··· POTONGAN DOKUMEN

Kamis, 07 Februari 2013

Catatan Laskar Rimba, Pendakian Ceremai (Part II)


Lanjutan dari Catatan Laskar Rimba, Pendakian Ceremai (Part I)

Jam 7.30 malam..
Braaak! Taaak! Drrrrd drrrrd drrrrrrrrr..
Bis pun menepi dipinggiran jalan menikung khas pegunungan Selatan Jawa! sesuatu terjadi pada ban belakang Bis tepat dibawah tempat Gema duduk dan tertidur. Penumpang yang semula hening mendadak riuh terbangun dari lelap tidurnya, mencari tau darimana sumber suara gaduh itu berasal. Kenek Bis mengecek mesin belakang Bis, dan ternyata kopling Bis amblas dari tempatnya, baut-bautnya mungkin berlepasan di sepanjang jalan dari Bandung. Sekarang Bis terdampar di tengah hutan, daerah Sumedang Cadas Pangeran. Waw!

Semua penumpang turun, dan tiba-tiba Faishal menyodorkan HP-nya. Memperlihatkan pesan singkat dari seseorang, Ilham namanya. “Sol, pendakian Ceremai ditutup. Ada yang meninggal tadi sore, urang dapet kabar dari @infopendaki.”

*DEG! Aaaaaaaaaaaaaa! Innalilahi..

Langsung Aku cek kebenaran info itu, nyalakan HP lalu segera masuk twitter dan search @infopendaki. Ternyata.. benar adanya. Seorang mahasiswa dari Kuningan meninggal dunia dalam perjalanan ke rumah sakit setelah mendaki Ceremai melalui jalur Palutungan. Kabarnya, Ia kelelahan setelah mendaki sampai punjak dalam cuaca yang ekstrim lalu langsung turun kembali, setelah diselamatkan petugas dan dibawa ke rumah sakit, dalamperjalanan Ia menghembuskan nafas terakhirnya.. Salam hormat pendaki dari kami, kawan. Semoga engkau bahagia di akhirat kelak. Dan karena adanya kejadian itu, sangat mungkin pendakian Ceremai ditutup untuk sementara waktu..

······
··· ENTRI YANG DIBERIKAN

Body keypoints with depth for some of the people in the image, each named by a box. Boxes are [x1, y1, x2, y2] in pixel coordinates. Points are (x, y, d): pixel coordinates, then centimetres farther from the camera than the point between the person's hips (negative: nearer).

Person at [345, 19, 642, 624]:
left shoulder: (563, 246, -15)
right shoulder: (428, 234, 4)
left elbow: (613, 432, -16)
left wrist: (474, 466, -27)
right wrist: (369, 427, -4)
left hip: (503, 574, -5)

······
··· ENTRI YANG DIBERIKAN

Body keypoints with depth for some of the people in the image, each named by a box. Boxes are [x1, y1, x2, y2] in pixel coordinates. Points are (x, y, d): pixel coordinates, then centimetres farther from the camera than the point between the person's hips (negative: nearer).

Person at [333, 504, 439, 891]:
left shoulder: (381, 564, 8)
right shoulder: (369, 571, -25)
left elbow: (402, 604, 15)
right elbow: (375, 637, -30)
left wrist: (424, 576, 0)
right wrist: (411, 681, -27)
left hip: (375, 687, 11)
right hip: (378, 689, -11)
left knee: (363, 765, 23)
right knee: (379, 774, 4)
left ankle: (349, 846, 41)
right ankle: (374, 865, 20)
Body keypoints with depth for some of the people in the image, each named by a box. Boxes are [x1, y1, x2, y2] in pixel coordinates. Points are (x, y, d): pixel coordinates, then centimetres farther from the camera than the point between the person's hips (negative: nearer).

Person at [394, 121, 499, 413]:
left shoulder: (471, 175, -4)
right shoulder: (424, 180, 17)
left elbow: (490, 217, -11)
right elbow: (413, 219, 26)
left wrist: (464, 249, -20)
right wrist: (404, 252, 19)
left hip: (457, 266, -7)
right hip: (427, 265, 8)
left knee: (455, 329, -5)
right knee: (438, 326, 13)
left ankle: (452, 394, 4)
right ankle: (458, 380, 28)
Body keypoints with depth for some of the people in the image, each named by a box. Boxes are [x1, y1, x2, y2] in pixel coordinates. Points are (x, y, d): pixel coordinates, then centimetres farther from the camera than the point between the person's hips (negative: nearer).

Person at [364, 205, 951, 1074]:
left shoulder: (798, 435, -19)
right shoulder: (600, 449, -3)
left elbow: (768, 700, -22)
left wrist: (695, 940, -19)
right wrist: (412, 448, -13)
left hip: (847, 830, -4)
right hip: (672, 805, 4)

······
··· ENTRI YANG DIBERIKAN

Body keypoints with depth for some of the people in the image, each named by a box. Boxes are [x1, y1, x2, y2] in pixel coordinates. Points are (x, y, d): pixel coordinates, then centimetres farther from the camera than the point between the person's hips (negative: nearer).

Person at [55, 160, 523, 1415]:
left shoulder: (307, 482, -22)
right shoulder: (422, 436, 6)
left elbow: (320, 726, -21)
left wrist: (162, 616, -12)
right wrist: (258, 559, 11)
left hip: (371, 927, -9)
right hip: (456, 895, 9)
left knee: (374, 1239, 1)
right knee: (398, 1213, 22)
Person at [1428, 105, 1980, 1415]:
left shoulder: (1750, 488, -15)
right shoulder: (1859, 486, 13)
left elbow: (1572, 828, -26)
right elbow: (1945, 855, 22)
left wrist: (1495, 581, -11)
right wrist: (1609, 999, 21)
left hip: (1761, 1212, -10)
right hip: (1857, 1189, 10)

······

DAFTAR TUGAS:
a. Salin bagian catatan pendakian Ceremai, mulai dari "Braaak! Taaak! Drrrrd" dan berakhir pada "Cadas Pangeran. Waw!".
b. Berdasarkan catatan pendakian Ceremai, mengapa pendakian Ceremai sangat mungkin ditutup untuk sementara? Jelaskan dalam satu sampai tiga kalimat.

JAWABAN BERURUTAN:
a.
Braaak! Taaak! Drrrrd drrrrd drrrrrrrrr..
Bis pun menepi dipinggiran jalan menikung khas pegunungan Selatan Jawa! sesuatu terjadi pada ban belakang Bis tepat dibawah tempat Gema duduk dan tertidur. Penumpang yang semula hening mendadak riuh terbangun dari lelap tidurnya, mencari tau darimana sumber suara gaduh itu berasal. Kenek Bis mengecek mesin belakang Bis, dan ternyata kopling Bis amblas dari tempatnya, baut-bautnya mungkin berlepasan di sepanjang jalan dari Bandung. Sekarang Bis terdampar di tengah hutan, daerah Sumedang Cadas Pangeran. Waw!

b. Pendakian Ceremai sangat mungkin ditutup sementara karena seorang mahasiswa dari Kuningan meninggal dunia dalam perjalanan ke rumah sakit setelah mendaki Ceremai melalui jalur Palutungan. Ia kelelahan setelah mendaki sampai puncak dalam cuaca yang ekstrem, lalu langsung turun kembali.